Background: We have previously reported the isolation from human placentas of an inhibitor of the sodium pump (Na/K ATP-ase) of molecular weight 370 Da, which is considered to have a dihydropyrone-substituted steroid (bufenolide) structure.
Objective: To examine if this inhibitor is present outside of the pregnant state.
Methods: We examined the plasma ultrafiltrate of patients who were clinically volume-expanded. During the period of this study five such patients were identified. One was receiving haemofiltration for acute renal failure and four were being treated by plasma exchange. High performance liquid chromatograph (HPLC) purified fractions obtained from each of these five patients inhibited the human leucocyte sodium pump in vitro.
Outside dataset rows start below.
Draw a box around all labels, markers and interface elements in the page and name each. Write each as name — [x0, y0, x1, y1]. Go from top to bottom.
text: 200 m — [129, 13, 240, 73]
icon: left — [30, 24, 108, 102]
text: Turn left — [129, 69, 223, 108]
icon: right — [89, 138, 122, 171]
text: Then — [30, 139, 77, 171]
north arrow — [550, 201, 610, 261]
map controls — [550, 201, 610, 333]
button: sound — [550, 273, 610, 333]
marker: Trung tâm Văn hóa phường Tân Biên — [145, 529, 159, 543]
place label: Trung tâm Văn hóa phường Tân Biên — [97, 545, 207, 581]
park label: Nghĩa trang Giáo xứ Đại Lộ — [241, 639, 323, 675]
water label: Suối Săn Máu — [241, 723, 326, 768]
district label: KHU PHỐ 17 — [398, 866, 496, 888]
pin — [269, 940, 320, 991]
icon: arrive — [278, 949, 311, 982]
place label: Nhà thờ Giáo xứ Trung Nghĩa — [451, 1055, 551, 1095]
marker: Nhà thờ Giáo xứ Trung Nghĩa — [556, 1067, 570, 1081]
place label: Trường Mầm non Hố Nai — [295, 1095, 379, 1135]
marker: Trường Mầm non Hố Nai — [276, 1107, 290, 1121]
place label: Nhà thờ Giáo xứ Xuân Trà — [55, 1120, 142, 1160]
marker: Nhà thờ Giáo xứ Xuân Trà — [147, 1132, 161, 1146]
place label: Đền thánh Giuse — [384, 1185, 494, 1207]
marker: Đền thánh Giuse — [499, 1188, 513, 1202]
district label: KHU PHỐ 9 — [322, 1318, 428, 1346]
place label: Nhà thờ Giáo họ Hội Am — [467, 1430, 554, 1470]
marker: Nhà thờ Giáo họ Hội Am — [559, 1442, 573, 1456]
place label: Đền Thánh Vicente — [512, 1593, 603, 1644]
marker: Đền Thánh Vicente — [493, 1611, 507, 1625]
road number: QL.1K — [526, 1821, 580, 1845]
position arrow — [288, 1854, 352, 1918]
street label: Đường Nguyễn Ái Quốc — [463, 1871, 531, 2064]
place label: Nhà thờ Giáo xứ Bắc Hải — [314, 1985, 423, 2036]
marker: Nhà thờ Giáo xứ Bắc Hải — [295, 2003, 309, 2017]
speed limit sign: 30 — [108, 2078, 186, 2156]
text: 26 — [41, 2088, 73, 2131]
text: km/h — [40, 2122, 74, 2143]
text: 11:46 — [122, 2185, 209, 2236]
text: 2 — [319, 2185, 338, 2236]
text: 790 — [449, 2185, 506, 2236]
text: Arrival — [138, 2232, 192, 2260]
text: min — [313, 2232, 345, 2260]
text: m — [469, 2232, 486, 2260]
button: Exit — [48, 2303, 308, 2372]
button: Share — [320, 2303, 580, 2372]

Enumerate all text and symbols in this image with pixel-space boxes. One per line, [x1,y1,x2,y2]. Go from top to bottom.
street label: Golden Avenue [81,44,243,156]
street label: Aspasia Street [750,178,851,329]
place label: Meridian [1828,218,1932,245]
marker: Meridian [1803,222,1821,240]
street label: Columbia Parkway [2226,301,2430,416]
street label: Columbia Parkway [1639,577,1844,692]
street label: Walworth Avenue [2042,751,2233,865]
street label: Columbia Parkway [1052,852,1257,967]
Results: Each of the purified fractions that inhibited the leucocyte ATP-ase in vitro contained a compound of mass 370 Da, the same mass as that found previously in placental extracts. This inhibitory factor was absent from HPLC purified fractions of plasma ultrafiltrate obtained from fifty-five patients who were clinically normovolaemic. Negative ion mass spectrometry (MS)/MS of the inhibitory material produced the fragmentation pattern characteristic of the placenta-derived pump inhibitor in only one of the five samples. The other four samples, although having the same mass, exhibited a different fragmentation pattern.
Conclusion: The results suggest that an inhibitor of the sodium pump, identical in mass to that obtained from human placentas, circulates in the plasma of volume-expanded patients. The fragmentation pattern observed in negative ion mass spectrometry in the majority of the volume expanded patients may represent the presence of an isomer of the sodium pump inhibitor previously described in placental material.